▸ **What is expected**: Make an exact copy of each entry, leaving out every picture.

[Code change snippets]
********************
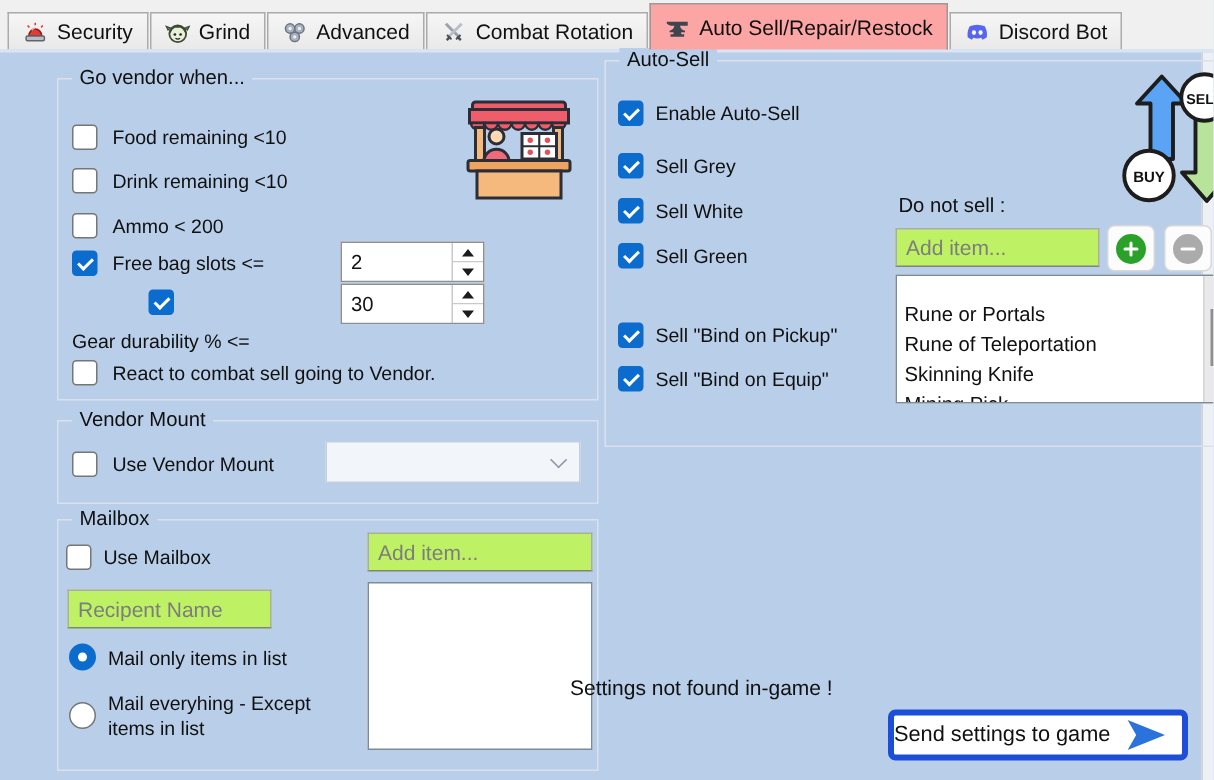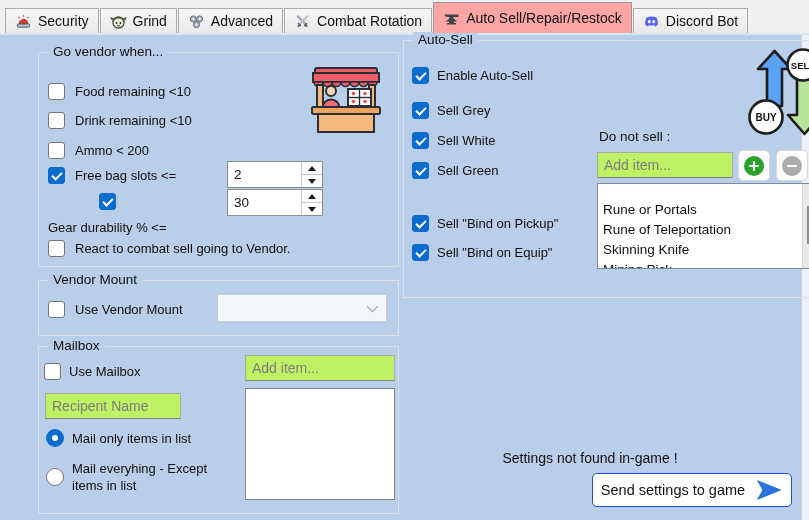--- a/index.html
+++ b/index.html
@@ -50,23 +50,23 @@
   .scroll-thumb{position:absolute;left:4px;width:9px;background:#8f8f8f;}
   
   .mini-btn{position:absolute;width:32px;height:31px;background:#fcfcfc;border:1px solid #d8d8d8;border-radius:5px;
             display:flex;align-items:center;justify-content:center;box-sizing:border-box;}
   .circle-glyph{width:20px;height:20px;border-radius:50%;position:relative;}
   .circle-glyph.green{background:#2aa22a;}
   .circle-glyph.grey{background:#ababab;}
   .circle-glyph::before{content:"";position:absolute;left:5px;top:9px;width:10px;height:2.5px;background:#fff;border-radius:1px;}
   .circle-glyph.green::after{content:"";position:absolute;left:8.8px;top:5px;width:2.5px;height:10px;background:#fff;border-radius:1px;}
   
-  .status-text{position:absolute;left:380px;top:415px;width:420px;text-align:center;font-size:14px;}
-  .send-btn{position:absolute;left:592px;top:438px;width:200px;height:34px;background:#fff;border:1px solid #1d4ed8;
-            border-radius:5px;display:flex;align-items:center;justify-content:center;gap:10px;font-size:14.5px;box-sizing:border-box;}
+  .status-text{position:absolute;left:380px;top:415px;width:420px;font-size:14px;}
+  .send-btn{position:absolute;left:592px;top:438px;width:200px;height:34px;background:#fff;border:4px solid #1d4ed8;
+            border-radius:5px;display:flex;align-items:center;justify-content:flex-start;gap:10px;font-size:14.5px;box-sizing:border-box;}
   .send-btn svg{flex:none;}
   .art{position:absolute;}
 </style>
 </head>
 <body>
 
 <div class="app">
 
   <div class="tabbar">
     <div class="tab">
********************
▸ **Response box**:
--- a/index.html
+++ b/index.html
@@ -50,23 +50,23 @@
   .scroll-thumb{position:absolute;left:4px;width:9px;background:#8f8f8f;}
   
   .mini-btn{position:absolute;width:32px;height:31px;background:#fcfcfc;border:1px solid #d8d8d8;border-radius:5px;
             display:flex;align-items:center;justify-content:center;box-sizing:border-box;}
   .circle-glyph{width:20px;height:20px;border-radius:50%;position:relative;}
   .circle-glyph.green{background:#2aa22a;}
   .circle-glyph.grey{background:#ababab;}
   .circle-glyph::before{content:"";position:absolute;left:5px;top:9px;width:10px;height:2.5px;background:#fff;border-radius:1px;}
   .circle-glyph.green::after{content:"";position:absolute;left:8.8px;top:5px;width:2.5px;height:10px;background:#fff;border-radius:1px;}
   
-  .status-text{position:absolute;left:380px;top:415px;width:420px;text-align:center;font-size:14px;}
-  .send-btn{position:absolute;left:592px;top:438px;width:200px;height:34px;background:#fff;border:1px solid #1d4ed8;
-            border-radius:5px;display:flex;align-items:center;justify-content:center;gap:10px;font-size:14.5px;box-sizing:border-box;}
+  .status-text{position:absolute;left:380px;top:415px;width:420px;font-size:14px;}
+  .send-btn{position:absolute;left:592px;top:438px;width:200px;height:34px;background:#fff;border:4px solid #1d4ed8;
+            border-radius:5px;display:flex;align-items:center;justify-content:flex-start;gap:10px;font-size:14.5px;box-sizing:border-box;}
   .send-btn svg{flex:none;}
   .art{position:absolute;}
 </style>
 </head>
 <body>
 
 <div class="app">
 
   <div class="tabbar">
     <div class="tab">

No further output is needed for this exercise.